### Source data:
- - - -

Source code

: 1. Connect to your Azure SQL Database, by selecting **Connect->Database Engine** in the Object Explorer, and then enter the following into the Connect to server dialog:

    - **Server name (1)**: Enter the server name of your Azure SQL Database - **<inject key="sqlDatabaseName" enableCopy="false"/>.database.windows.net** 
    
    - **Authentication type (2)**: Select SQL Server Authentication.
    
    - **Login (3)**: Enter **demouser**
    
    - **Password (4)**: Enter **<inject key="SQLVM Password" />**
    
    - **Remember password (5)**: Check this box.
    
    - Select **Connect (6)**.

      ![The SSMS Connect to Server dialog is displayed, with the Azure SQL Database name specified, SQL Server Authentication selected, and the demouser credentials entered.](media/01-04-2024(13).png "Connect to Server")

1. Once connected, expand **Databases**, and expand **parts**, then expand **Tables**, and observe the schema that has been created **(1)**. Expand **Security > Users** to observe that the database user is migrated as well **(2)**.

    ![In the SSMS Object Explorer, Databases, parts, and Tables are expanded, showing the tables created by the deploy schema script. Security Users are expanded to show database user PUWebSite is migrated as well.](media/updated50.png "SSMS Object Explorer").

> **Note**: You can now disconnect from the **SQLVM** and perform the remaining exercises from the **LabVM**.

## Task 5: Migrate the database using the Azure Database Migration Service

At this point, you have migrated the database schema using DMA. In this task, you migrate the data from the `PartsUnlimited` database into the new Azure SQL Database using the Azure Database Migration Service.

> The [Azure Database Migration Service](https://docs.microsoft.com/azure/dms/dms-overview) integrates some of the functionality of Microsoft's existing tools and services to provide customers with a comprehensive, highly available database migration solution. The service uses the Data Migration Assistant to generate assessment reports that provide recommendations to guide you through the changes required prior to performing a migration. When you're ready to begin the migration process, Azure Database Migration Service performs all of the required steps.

- - - -

### What the exercise asks:
Each record shown above must be printed once more, exactly.

### Task answer:
Source code

: 1. Connect to your Azure SQL Database, by selecting **Connect->Database Engine** in the Object Explorer, and then enter the following into the Connect to server dialog:

    - **Server name (1)**: Enter the server name of your Azure SQL Database - **<inject key="sqlDatabaseName" enableCopy="false"/>.database.windows.net** 
    
    - **Authentication type (2)**: Select SQL Server Authentication.
    
    - **Login (3)**: Enter **demouser**
    
    - **Password (4)**: Enter **<inject key="SQLVM Password" />**
    
    - **Remember password (5)**: Check this box.
    
    - Select **Connect (6)**.

      ![The SSMS Connect to Server dialog is displayed, with the Azure SQL Database name specified, SQL Server Authentication selected, and the demouser credentials entered.](media/01-04-2024(13).png "Connect to Server")

1. Once connected, expand **Databases**, and expand **parts**, then expand **Tables**, and observe the schema that has been created **(1)**. Expand **Security > Users** to observe that the database user is migrated as well **(2)**.

    ![In the SSMS Object Explorer, Databases, parts, and Tables are expanded, showing the tables created by the deploy schema script. Security Users are expanded to show database user PUWebSite is migrated as well.](media/updated50.png "SSMS Object Explorer").

> **Note**: You can now disconnect from the **SQLVM** and perform the remaining exercises from the **LabVM**.

## Task 5: Migrate the database using the Azure Database Migration Service

At this point, you have migrated the database schema using DMA. In this task, you migrate the data from the `PartsUnlimited` database into the new Azure SQL Database using the Azure Database Migration Service.

> The [Azure Database Migration Service](https://docs.microsoft.com/azure/dms/dms-overview) integrates some of the functionality of Microsoft's existing tools and services to provide customers with a comprehensive, highly available database migration solution. The service uses the Data Migration Assistant to generate assessment reports that provide recommendations to guide you through the changes required prior to performing a migration. When you're ready to begin the migration process, Azure Database Migration Service performs all of the required steps.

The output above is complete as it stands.